■ AIM OF THE EXERCISE: Give back the lines below exactly, but do not include any pictures.

===== RECORDED DATA

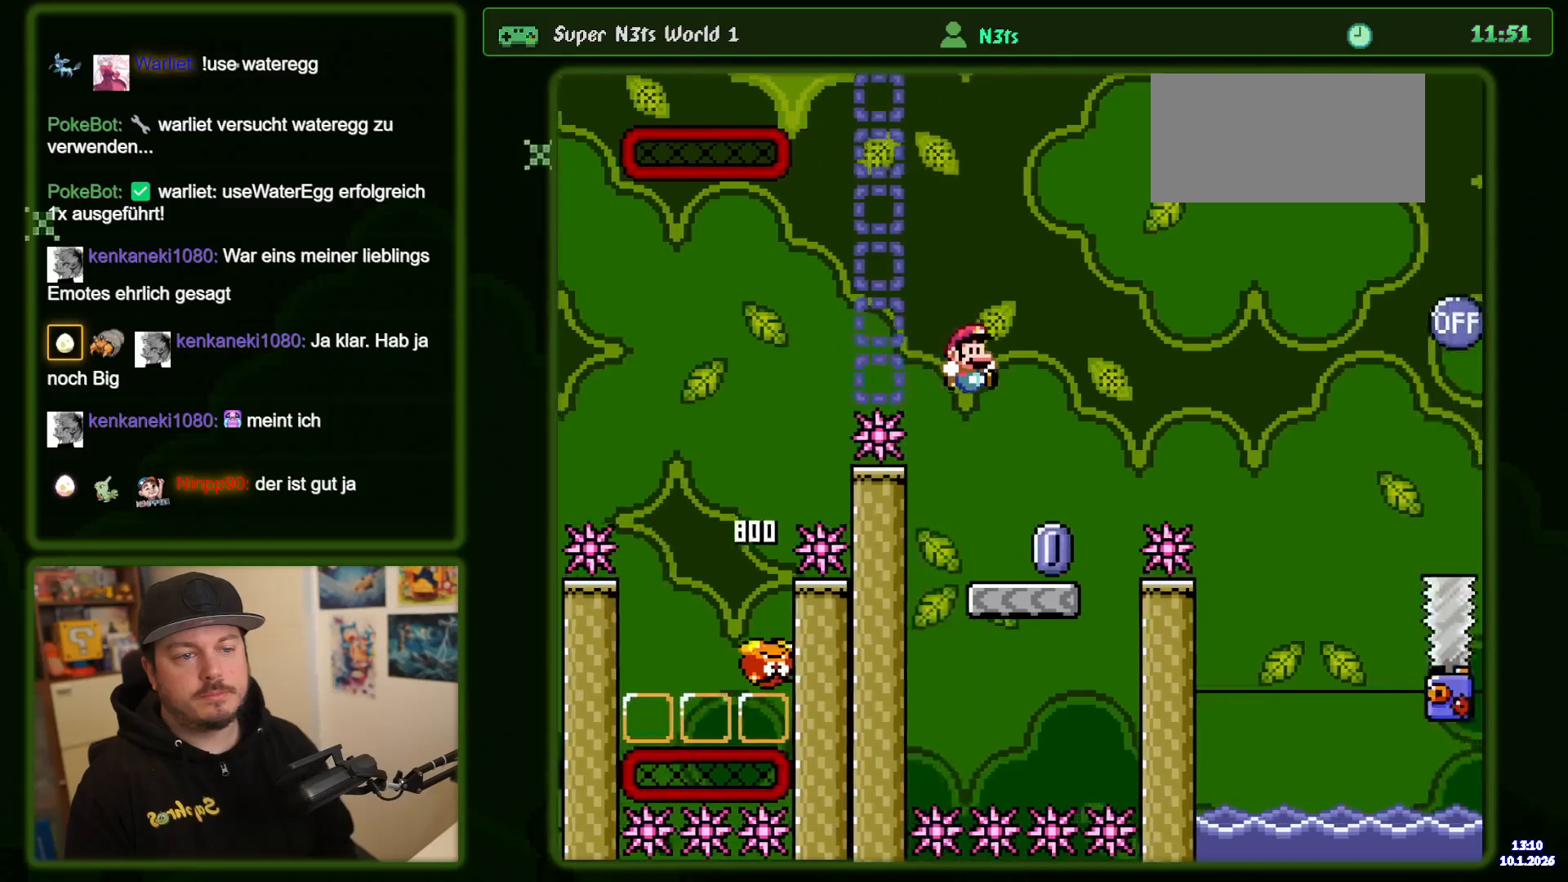
{"buttons": ["A", "DPAD_RIGHT"], "events": [[50, "DPAD_LEFT", "down"], [117, "B", "up"], [150, "DPAD_LEFT", "up"], [150, "Y", "up"], [200, "DPAD_RIGHT", "down"], [350, "A", "down"]]}
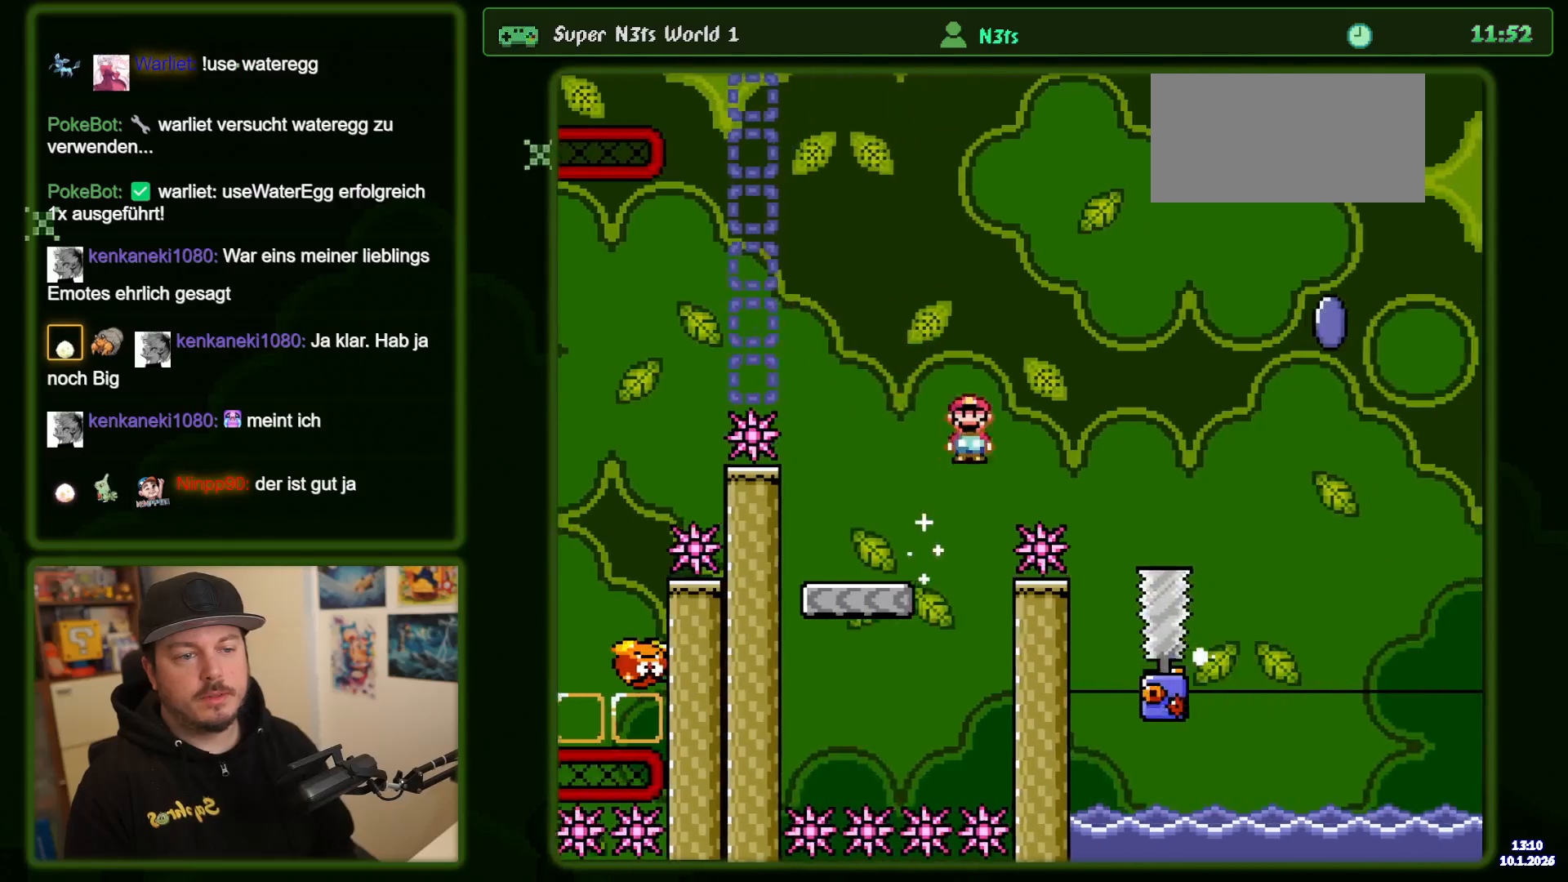
{"buttons": [], "events": [[267, "DPAD_RIGHT", "up"], [317, "DPAD_LEFT", "down"], [417, "DPAD_LEFT", "up"], [500, "A", "up"]]}
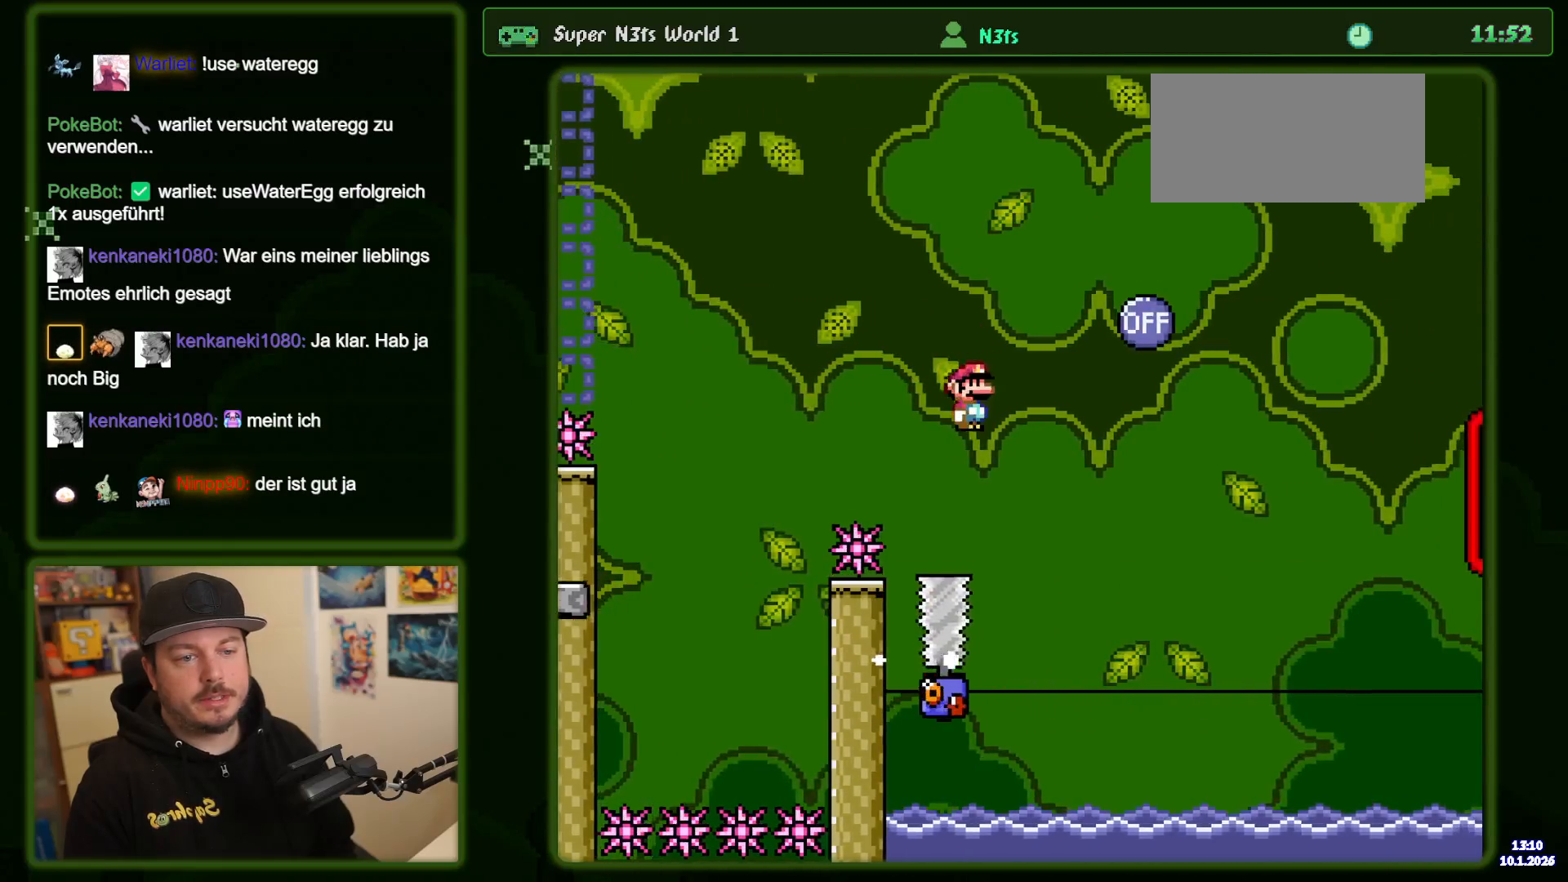
{"buttons": ["A", "DPAD_RIGHT"], "events": [[17, "DPAD_RIGHT", "down"], [50, "A", "down"], [117, "DPAD_RIGHT", "up"], [200, "DPAD_RIGHT", "down"]]}
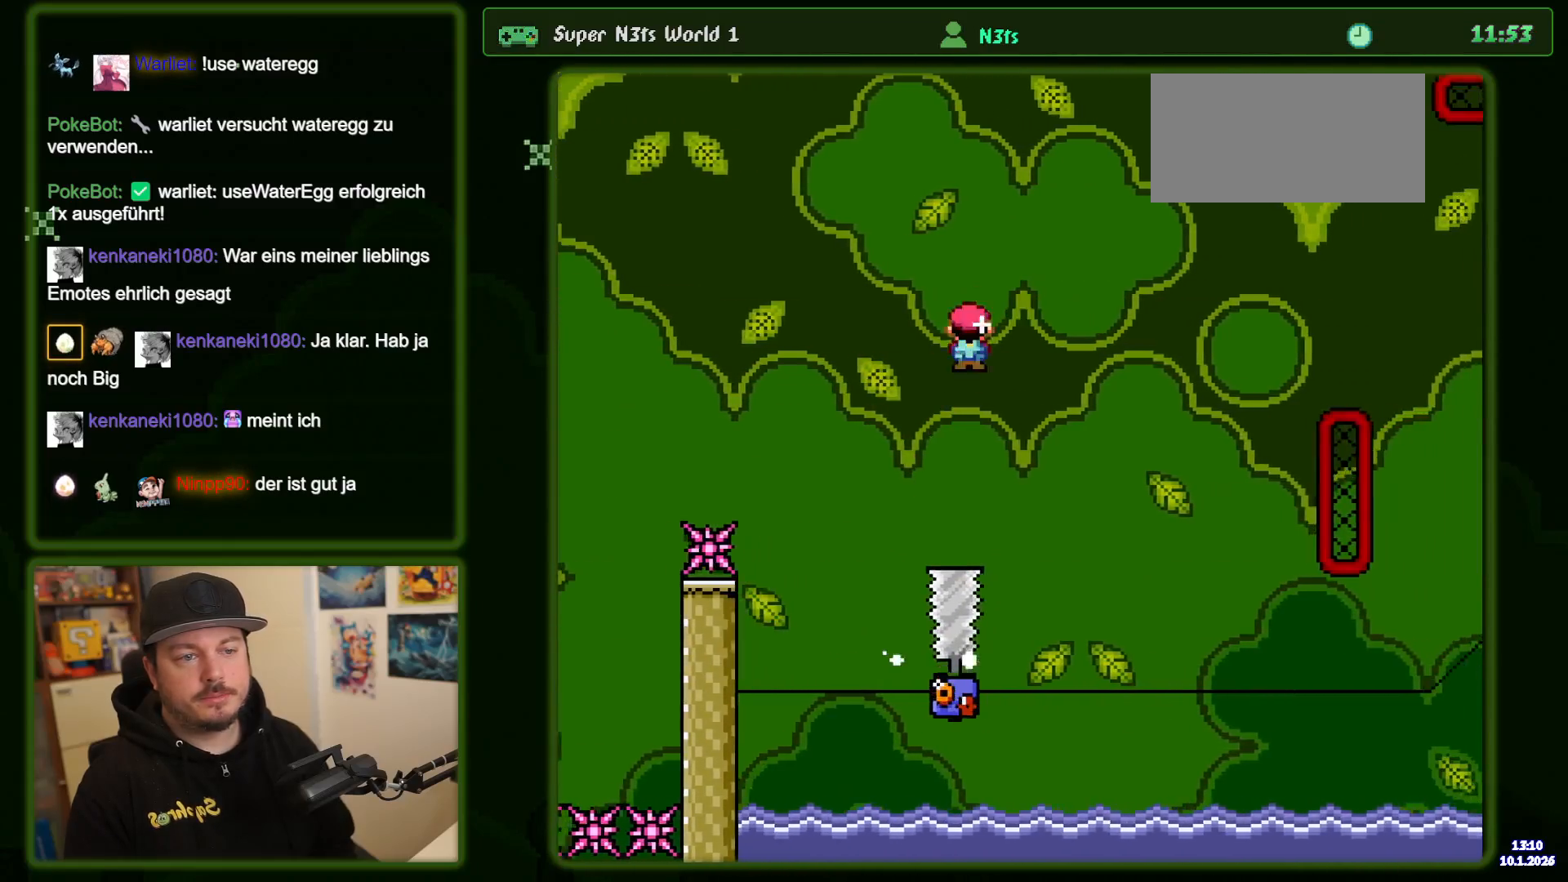
{"buttons": ["A"], "events": [[34, "DPAD_RIGHT", "up"], [134, "DPAD_LEFT", "down"], [234, "DPAD_LEFT", "up"], [317, "DPAD_RIGHT", "down"], [434, "DPAD_RIGHT", "up"]]}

==========

■ TASK RESULT:
{"buttons": ["A", "DPAD_RIGHT"], "events": [[50, "DPAD_LEFT", "down"], [117, "B", "up"], [150, "DPAD_LEFT", "up"], [150, "Y", "up"], [200, "DPAD_RIGHT", "down"], [350, "A", "down"]]}
{"buttons": [], "events": [[267, "DPAD_RIGHT", "up"], [317, "DPAD_LEFT", "down"], [417, "DPAD_LEFT", "up"], [500, "A", "up"]]}
{"buttons": ["A", "DPAD_RIGHT"], "events": [[17, "DPAD_RIGHT", "down"], [50, "A", "down"], [117, "DPAD_RIGHT", "up"], [200, "DPAD_RIGHT", "down"]]}
{"buttons": ["A"], "events": [[34, "DPAD_RIGHT", "up"], [134, "DPAD_LEFT", "down"], [234, "DPAD_LEFT", "up"], [317, "DPAD_RIGHT", "down"], [434, "DPAD_RIGHT", "up"]]}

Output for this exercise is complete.